>>>

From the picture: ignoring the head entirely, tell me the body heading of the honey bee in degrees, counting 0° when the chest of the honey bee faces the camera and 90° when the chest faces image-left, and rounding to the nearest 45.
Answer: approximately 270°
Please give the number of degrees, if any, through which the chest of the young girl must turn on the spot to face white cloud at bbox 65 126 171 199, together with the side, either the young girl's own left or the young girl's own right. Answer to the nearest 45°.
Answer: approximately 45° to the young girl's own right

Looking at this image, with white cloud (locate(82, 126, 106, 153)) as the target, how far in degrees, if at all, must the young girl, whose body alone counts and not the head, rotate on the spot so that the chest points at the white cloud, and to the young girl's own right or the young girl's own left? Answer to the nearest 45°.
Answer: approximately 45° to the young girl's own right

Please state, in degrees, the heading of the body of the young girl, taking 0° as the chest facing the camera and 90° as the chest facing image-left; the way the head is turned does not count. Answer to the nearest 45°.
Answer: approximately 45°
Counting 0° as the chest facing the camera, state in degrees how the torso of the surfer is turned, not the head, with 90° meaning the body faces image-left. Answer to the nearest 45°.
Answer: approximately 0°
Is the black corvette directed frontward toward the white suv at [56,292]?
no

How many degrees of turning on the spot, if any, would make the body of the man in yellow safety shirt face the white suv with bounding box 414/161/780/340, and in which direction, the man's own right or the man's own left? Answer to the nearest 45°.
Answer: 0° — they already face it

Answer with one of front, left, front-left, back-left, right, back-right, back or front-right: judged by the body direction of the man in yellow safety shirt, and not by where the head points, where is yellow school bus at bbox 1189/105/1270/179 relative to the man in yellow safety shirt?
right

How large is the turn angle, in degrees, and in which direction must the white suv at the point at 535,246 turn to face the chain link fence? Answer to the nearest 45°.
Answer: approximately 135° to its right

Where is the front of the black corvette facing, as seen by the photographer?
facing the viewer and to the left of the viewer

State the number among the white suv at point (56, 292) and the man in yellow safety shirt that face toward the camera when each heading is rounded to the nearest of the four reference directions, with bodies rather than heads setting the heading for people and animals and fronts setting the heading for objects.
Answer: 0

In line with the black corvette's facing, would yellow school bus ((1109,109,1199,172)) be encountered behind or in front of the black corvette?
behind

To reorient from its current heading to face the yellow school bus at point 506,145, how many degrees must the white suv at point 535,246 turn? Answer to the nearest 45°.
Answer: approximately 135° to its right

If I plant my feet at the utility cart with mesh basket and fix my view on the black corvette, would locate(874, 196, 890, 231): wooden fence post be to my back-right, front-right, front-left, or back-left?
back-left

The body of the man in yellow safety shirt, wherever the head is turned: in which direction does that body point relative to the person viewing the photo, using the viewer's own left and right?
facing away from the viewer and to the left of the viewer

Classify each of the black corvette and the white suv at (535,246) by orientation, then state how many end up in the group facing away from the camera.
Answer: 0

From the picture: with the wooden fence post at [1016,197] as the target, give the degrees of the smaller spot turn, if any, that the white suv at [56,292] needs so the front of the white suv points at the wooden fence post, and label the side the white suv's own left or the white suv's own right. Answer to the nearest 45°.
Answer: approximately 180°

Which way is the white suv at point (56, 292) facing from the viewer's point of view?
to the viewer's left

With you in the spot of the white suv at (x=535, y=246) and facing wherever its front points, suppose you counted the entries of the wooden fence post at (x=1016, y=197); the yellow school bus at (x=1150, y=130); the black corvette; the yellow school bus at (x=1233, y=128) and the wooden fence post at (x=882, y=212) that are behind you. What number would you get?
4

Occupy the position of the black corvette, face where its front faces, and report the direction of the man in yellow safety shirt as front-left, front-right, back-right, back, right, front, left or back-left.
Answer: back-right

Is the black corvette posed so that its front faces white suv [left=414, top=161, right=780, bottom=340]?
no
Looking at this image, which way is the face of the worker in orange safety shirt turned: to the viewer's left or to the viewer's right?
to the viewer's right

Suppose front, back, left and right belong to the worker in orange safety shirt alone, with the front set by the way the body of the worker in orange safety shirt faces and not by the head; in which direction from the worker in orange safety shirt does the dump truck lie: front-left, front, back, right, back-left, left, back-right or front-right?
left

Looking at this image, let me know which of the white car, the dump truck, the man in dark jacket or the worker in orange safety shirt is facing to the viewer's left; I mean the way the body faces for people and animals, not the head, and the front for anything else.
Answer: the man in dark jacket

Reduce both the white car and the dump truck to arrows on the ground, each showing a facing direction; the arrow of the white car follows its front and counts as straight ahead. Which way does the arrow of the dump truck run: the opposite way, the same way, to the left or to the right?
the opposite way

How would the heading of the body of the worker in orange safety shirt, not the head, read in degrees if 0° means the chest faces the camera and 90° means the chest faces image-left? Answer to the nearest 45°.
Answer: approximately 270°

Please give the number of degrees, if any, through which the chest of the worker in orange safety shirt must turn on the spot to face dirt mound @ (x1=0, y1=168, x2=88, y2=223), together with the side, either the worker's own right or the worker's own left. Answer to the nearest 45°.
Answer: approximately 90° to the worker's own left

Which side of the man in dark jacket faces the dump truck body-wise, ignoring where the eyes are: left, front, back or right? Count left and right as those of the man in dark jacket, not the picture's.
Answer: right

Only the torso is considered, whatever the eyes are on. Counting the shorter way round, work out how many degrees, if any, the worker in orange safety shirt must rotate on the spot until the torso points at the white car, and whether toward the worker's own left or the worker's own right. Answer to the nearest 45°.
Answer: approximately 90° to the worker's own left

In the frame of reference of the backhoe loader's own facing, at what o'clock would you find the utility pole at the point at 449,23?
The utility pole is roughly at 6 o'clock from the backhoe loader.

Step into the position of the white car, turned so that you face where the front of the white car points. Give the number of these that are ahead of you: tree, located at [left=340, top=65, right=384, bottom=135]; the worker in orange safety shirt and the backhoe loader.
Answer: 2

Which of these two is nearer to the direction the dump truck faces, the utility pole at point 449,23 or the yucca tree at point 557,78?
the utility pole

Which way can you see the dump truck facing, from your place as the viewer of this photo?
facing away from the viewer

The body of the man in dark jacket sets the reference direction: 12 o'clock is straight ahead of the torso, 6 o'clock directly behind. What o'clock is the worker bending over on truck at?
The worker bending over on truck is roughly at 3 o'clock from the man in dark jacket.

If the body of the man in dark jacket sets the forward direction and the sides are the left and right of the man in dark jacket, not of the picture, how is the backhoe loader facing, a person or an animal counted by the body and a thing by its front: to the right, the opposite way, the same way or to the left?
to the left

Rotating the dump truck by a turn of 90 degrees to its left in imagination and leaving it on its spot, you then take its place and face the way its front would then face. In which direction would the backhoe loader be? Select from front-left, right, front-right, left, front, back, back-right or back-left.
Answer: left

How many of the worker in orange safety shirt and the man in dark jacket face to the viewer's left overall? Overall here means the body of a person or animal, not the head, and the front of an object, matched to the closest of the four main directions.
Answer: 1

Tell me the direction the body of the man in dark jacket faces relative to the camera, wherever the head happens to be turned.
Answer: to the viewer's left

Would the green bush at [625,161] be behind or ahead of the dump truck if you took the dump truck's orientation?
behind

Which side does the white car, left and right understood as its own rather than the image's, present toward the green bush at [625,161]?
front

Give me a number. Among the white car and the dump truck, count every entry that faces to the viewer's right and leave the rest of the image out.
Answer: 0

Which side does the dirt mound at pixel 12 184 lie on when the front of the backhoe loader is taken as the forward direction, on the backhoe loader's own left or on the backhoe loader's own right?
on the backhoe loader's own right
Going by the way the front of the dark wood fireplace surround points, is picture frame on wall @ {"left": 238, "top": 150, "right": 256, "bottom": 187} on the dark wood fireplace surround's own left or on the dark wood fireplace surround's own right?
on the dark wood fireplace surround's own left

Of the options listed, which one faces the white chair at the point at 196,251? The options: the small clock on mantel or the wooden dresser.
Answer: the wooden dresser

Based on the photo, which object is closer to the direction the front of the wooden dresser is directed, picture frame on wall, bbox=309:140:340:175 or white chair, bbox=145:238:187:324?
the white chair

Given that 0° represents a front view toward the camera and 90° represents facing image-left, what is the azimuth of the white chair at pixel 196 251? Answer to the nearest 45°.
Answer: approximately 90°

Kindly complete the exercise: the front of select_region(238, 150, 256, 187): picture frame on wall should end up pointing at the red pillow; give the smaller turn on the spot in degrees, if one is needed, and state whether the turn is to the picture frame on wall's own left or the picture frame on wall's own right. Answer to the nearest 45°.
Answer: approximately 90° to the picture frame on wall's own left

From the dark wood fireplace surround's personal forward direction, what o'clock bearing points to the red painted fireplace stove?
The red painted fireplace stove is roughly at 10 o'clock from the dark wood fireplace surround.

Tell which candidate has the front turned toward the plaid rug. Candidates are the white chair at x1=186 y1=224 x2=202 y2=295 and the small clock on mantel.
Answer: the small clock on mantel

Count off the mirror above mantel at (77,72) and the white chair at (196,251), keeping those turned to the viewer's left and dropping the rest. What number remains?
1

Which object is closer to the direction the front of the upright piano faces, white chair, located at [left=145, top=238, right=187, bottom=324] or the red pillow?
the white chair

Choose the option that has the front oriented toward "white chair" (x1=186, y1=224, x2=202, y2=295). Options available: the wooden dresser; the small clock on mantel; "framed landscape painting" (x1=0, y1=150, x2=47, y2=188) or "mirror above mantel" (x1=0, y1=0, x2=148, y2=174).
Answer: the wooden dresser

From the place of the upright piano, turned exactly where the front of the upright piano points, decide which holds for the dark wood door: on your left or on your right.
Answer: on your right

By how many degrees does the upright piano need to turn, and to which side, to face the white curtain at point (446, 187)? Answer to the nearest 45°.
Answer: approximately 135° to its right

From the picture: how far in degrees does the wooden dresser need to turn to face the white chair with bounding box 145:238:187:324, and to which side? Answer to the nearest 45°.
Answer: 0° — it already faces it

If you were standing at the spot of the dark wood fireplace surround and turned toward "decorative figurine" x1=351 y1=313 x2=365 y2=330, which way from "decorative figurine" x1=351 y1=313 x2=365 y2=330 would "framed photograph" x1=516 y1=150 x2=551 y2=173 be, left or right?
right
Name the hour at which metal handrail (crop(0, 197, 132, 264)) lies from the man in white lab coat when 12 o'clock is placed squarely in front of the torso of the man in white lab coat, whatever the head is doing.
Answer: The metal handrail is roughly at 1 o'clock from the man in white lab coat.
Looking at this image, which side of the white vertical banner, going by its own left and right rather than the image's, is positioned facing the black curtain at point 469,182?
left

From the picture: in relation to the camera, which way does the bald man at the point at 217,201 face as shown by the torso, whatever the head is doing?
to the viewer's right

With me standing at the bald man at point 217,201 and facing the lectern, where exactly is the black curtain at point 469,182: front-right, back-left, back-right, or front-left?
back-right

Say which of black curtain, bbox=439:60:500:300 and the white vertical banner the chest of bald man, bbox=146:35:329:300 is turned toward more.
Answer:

<<<

*Assignment:*
Respond with an exact reproduction of the lines running from the one that contains "From the picture: how" through the end of the material.

*Finished task:*
From the picture: how far in degrees does the wooden dresser need to turn to face the white chair with bounding box 145:238:187:324, and to which side? Answer to the nearest 45°.
Answer: 0° — it already faces it

If you were standing at the spot of the dark wood fireplace surround and turned toward "decorative figurine" x1=351 y1=313 x2=365 y2=330, which way from "decorative figurine" x1=351 y1=313 x2=365 y2=330 would "framed photograph" x1=516 y1=150 x2=551 y2=173 be, left or right?
right
Name the hour at which metal handrail (crop(0, 197, 132, 264)) lies from the man in white lab coat when 12 o'clock is placed squarely in front of the torso of the man in white lab coat, whatever the head is doing.
Answer: The metal handrail is roughly at 1 o'clock from the man in white lab coat.
Looking at this image, which side of the white vertical banner, going by its own left and right rather than the image's, is positioned facing the black curtain at point 469,182?
left

From the picture: in relation to the camera, which way does the bald man at the point at 217,201 face as shown by the torso, whatever the head is doing?
to the viewer's right

With me standing at the bald man at point 217,201 and facing the lectern, where exactly is the black curtain at point 469,182: front-right, back-left, back-right, or front-left?
back-right

Say which of black curtain, bbox=439:60:500:300 and the white vertical banner the chest of bald man, bbox=146:35:329:300 is turned toward more.
Answer:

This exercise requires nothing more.